Virus detective 'takes on SARS'

Derisi (c) Robert Foo#364AA
Joseph DeRisi (B.S., biochemistry and molecular biology, Crown College, '92) uses his technology to identify the virus. © Robert Foothorap, Courtesy UCSF School of Medicine.

When you study viruses for a living, the stakes are often high. But the life-and-death nature of his work was never more clear to "virus detective" Joe DeRisi than when an unknown respiratory illness began infecting thousands of people in more than two dozen countries a year ago.

Scientists around the world were desperately trying to find out what was causing the illness—dubbed Severe Acute Respiratory Syndrome, or SARS—so they could screen and contain the epidemic.

DeRisi, an assistant professor of biochemistry and biophysics at UC San Francisco, thought his lab could play a crucial role. DeRisi and his postdoctoral researcher, David Wang, had been working for two years on a DNA chip, or microarray, designed to detect a wide range of known viruses and unknown members of existing viral families. DeRisi and Wang had also developed software and database applications to interpret the reactions that occur on the chip, establishing the critical relationship of new viruses to known ones.

As part of the Global Response Team formed to battle SARS, DeRisi asked the Centers for Disease Control in Atlanta to send him SARS virus samples. Within just 24 hours, his lab determined that the culprit was a previously unknown coronavirus—part of the family of viruses that usually causes mild disease with coldlike symptons. The finding came simultaneously with the CDC's own identification, providing valuable confirmation and moving scientists one step closer to controlling the outbreak.

"We were also able to sequence part of the virus," recalls DeRisi. "We forwarded that sequence to the CDC, which assisted in their efforts to sequence the whole genome."

Looking back, DeRisi says the pressure was intense—and inescapable—at a time when images of pedestrians in the Far East wearing surgical masks flashed regularly on TV. Nearly 800 people died from SARS. "There is a life-and-death aspect to this that adds to the whole high-tension, high-pressure environment," he said. "But it was one of the most exciting things I've ever been involved in."

DeRisi, two postdoctoral researchers, and one graduate student barely left the lab for three days during the SARS effort.

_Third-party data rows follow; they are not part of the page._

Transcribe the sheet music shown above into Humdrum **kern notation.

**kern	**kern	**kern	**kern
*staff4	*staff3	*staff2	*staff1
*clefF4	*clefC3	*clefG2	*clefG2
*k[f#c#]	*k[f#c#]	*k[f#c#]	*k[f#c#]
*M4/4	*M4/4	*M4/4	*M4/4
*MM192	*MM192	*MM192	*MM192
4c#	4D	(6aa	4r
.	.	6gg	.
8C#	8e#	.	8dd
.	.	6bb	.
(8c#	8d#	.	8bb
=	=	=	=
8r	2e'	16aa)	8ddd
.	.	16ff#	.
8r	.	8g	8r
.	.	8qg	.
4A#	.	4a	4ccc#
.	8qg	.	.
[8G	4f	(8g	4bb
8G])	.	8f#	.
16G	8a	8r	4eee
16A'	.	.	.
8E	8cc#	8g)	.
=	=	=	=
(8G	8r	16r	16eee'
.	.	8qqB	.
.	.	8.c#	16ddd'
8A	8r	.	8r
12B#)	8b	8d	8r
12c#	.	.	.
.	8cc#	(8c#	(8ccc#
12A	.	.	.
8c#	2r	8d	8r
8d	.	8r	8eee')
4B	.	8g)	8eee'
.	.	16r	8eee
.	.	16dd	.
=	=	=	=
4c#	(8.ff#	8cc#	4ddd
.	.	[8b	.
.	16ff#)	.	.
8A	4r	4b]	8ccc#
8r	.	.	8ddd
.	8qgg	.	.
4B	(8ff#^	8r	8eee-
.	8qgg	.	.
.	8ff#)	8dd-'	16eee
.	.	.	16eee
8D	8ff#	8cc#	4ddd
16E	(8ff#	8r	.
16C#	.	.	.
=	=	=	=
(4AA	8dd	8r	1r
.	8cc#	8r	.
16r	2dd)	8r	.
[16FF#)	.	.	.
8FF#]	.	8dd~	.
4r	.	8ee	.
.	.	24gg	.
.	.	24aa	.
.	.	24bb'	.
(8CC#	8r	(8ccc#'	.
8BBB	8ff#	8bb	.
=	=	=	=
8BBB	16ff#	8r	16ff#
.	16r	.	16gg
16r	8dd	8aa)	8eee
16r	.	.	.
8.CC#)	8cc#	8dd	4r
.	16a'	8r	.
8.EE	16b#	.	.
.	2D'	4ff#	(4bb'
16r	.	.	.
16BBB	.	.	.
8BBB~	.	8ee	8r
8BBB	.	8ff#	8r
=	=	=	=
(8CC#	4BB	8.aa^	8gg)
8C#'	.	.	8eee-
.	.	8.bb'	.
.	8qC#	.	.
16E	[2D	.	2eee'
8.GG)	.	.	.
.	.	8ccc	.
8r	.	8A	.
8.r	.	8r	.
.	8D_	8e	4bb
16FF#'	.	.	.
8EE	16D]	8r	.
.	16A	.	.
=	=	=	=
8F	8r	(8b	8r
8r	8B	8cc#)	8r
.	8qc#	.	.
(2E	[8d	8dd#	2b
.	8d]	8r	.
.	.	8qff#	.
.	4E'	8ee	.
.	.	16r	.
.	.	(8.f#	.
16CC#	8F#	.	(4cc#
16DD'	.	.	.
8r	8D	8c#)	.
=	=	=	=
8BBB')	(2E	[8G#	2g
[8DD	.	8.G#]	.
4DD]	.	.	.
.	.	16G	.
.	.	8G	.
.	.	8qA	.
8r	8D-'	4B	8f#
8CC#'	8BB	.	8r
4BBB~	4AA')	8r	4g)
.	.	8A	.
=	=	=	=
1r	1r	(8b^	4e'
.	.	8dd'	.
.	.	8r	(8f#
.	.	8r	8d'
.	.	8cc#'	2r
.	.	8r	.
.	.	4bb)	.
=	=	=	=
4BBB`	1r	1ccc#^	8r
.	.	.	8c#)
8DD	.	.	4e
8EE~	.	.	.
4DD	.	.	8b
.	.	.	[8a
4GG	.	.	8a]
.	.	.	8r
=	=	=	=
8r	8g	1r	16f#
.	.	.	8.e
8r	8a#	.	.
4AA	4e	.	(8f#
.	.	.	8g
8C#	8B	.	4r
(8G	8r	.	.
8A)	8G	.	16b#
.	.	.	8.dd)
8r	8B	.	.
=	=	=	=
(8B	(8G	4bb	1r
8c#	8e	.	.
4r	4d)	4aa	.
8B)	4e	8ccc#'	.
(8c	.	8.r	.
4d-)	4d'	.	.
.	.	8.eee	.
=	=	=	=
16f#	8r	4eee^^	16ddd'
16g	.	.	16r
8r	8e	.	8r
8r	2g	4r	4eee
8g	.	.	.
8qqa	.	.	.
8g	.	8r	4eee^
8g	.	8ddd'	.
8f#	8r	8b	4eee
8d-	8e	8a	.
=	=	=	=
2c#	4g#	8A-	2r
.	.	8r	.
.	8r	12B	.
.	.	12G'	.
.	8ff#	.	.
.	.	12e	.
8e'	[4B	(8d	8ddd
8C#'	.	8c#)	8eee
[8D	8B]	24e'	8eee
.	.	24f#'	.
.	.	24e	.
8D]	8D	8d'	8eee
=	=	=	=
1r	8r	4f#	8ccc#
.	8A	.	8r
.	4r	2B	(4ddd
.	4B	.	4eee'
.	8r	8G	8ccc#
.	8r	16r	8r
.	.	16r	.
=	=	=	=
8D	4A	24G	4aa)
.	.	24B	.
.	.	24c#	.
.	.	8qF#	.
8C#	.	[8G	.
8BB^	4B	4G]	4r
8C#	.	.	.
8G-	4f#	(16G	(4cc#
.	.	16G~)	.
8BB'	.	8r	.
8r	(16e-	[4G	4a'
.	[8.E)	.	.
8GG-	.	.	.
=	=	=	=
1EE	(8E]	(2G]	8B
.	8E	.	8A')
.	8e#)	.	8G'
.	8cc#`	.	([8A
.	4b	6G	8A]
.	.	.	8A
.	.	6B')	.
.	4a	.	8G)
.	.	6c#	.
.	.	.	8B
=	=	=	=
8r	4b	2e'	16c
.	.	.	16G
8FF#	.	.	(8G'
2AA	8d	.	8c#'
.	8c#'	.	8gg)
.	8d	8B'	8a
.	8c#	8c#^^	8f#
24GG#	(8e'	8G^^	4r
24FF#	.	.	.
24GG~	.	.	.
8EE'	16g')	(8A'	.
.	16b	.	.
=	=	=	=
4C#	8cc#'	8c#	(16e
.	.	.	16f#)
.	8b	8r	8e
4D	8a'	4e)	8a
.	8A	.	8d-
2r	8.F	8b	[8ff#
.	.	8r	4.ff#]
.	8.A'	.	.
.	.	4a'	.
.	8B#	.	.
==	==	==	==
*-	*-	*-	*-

"We'd been working for two years on developing the technology to diagnose and identify a new respiratory pathogen, and then suddenly a global emergency happens and we're able to instantly apply this technology," DeRisi says. "It was very gratifying."

DeRisi's DNA chip has several advantages, including speed. "What used to take weeks now takes hours," he says. Another key advantage is that the chip can detect hundreds of different viruses. "Almost all other techniques in this field require you to know what you're looking for," DeRisi notes.

"When we made this array of viruses we decided that we had to have all viruses represented, including plant viruses, insect viruses, etc., not just human viruses," says DeRisi. As it turned out, DeRisi's lab found that SARS had genetic similarities to three coronaviruses that infect birds, cows, and people, but was not identical to any of those viruses. (Hong Kong researchers later found that the virus was nearly identical to a coronavirus affecting wild animals in one Chinese province.)

"It validated our technology as a method for rapid identification of a novel pathogen," DeRisi says. "We foresee that this can be a frontline defense against emerging diseases. We're not waiting for the next SARS."

While SARS appears contained for now, DeRisi's work on the virus drew international media coverage and his phone hasn't stopped ringing. In addition to talking to journalists, DeRisi also generously shares his research with other scientists and students.

Nowhere is this approach more important than in his research on malaria, which is caused by a single-celled organism known as a protozoan rather than a virus. A scourge of the Third World that kills millions annually, malaria has long been a focus of DeRisi's efforts, earning him the J. P. Morgan Chase Health Award in 2001 from the Tech Museum in San Jose for "Technology Benefiting Humanity."

DeRisi wrote about his research results on malaria last fall in a new online biology journal published by the Public Library of Science and freely available around the world. His research reveals genetic activity during a critical phase of the parasite's life cycle, indicating a potential vulnerability that could one day be exploited to treat the disease.

"If you're going to publish research that's important to the Third World, you'd better make it accessible to them," DeRisi says, noting that he has long favored publishing his results in journals that support free and open access, and posting information online.

"Malaria is a disease the First World does not suffer from, and therefore pays very little attention to," says DeRisi. "There's no money really to be made in malaria; therefore you do not see large pharmaceutical interests taking malaria very seriously," he notes. "The people who die from malaria don't carry credit cards."

DeRisi's efforts to disseminate knowledge go well beyond publishing. In an effort to make microarray technology more affordable—and less dominated by industry—he drew scientists from around the country to a short course on microarrays, held at UCSC and arranged through the multicampus California Institute for Quantitative Biomedical Research.

To DeRisi, it just makes scientific sense to share his results widely. "The idea is to enable as many people as possible to do this kind of science. We're trying to accelerate the rate of scientific discovery as fast as possible."